WHAT THIS TASK INVOLVES
Among the entries below, which lines run from the line with "An unexpected error has" through the line with "difference."? Retype those, both ends included, exactly and without pictures.

RECORDS FOR THE EXERCISE
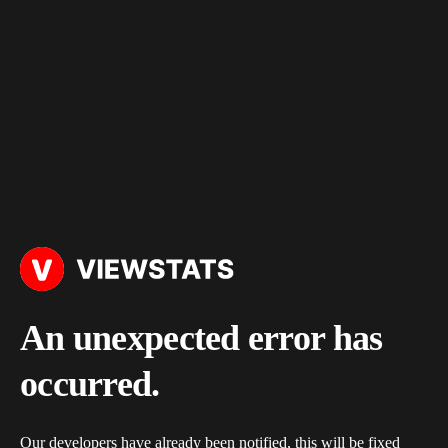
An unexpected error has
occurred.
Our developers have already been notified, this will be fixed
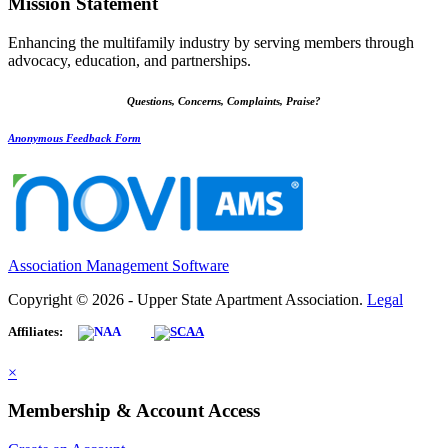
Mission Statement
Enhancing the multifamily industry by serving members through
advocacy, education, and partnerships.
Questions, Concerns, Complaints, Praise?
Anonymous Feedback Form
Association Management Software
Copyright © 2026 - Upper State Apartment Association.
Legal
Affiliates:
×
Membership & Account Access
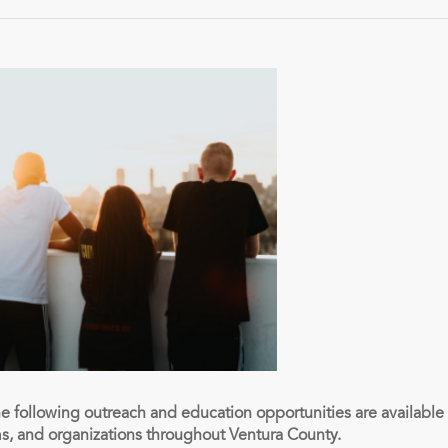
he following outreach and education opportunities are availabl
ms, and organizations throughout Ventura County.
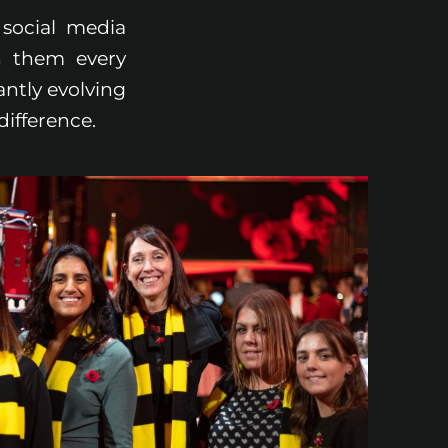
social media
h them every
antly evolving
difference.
--
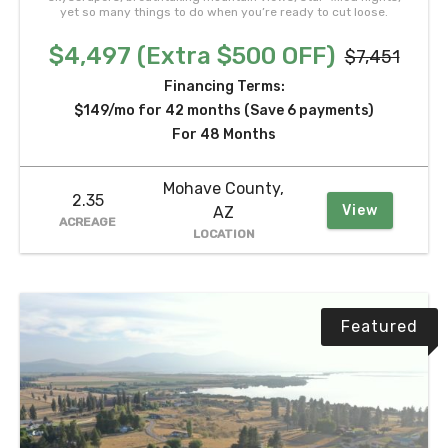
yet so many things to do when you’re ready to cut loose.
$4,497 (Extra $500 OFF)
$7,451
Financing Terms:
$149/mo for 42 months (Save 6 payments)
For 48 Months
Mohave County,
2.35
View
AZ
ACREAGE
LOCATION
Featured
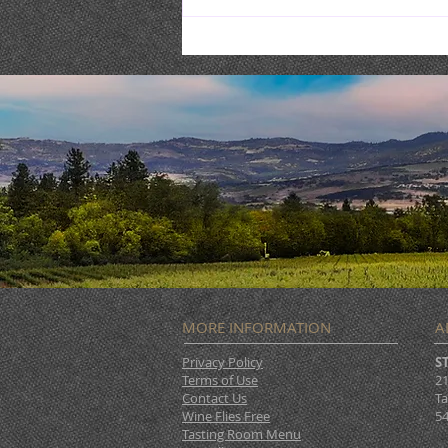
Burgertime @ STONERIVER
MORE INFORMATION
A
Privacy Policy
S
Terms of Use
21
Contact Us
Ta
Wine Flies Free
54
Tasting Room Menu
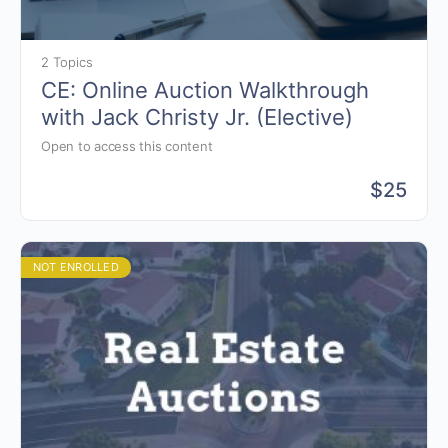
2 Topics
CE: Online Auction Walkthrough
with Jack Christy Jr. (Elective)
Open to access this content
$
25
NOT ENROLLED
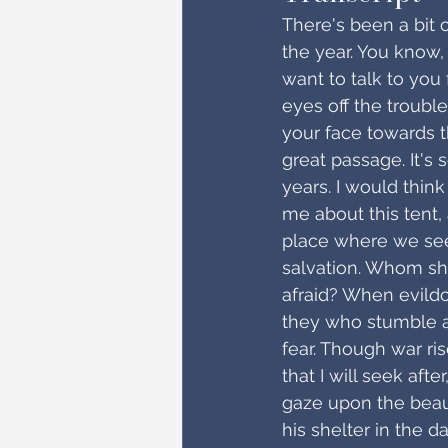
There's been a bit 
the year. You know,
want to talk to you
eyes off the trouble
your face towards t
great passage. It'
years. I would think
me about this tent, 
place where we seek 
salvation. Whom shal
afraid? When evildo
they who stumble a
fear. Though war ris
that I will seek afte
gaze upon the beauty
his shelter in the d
* * *
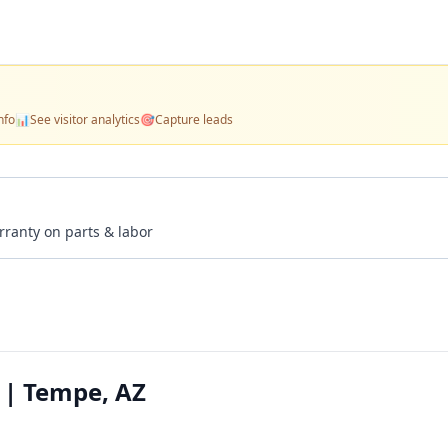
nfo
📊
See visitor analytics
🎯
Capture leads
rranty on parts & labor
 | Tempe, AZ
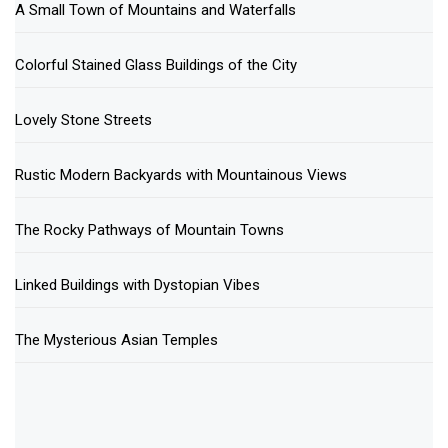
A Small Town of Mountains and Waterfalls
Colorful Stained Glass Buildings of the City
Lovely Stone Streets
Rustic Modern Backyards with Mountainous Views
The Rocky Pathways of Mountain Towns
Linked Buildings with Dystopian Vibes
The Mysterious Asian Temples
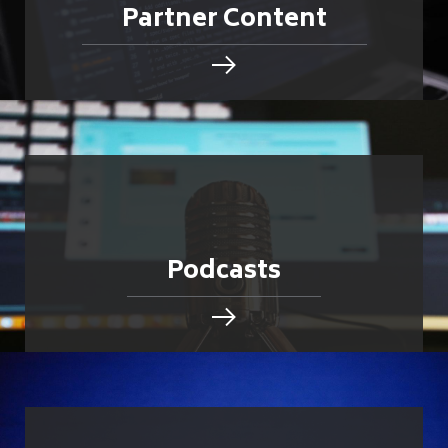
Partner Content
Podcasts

SOLVED EXERCISE
An unexpected error has
occurred.
Our developers have already been notified, this will be fixed
Mission Statement
Enhancing the multifamily industry by serving members through
advocacy, education, and partnerships.
Questions, Concerns, Complaints, Praise?
Anonymous Feedback Form
Association Management Software
Copyright © 2026 - Upper State Apartment Association.
Legal
Affiliates:
×
Membership & Account Access
he following outreach and education opportunities are availabl
ms, and organizations throughout Ventura County.
social media
h them every
antly evolving
difference.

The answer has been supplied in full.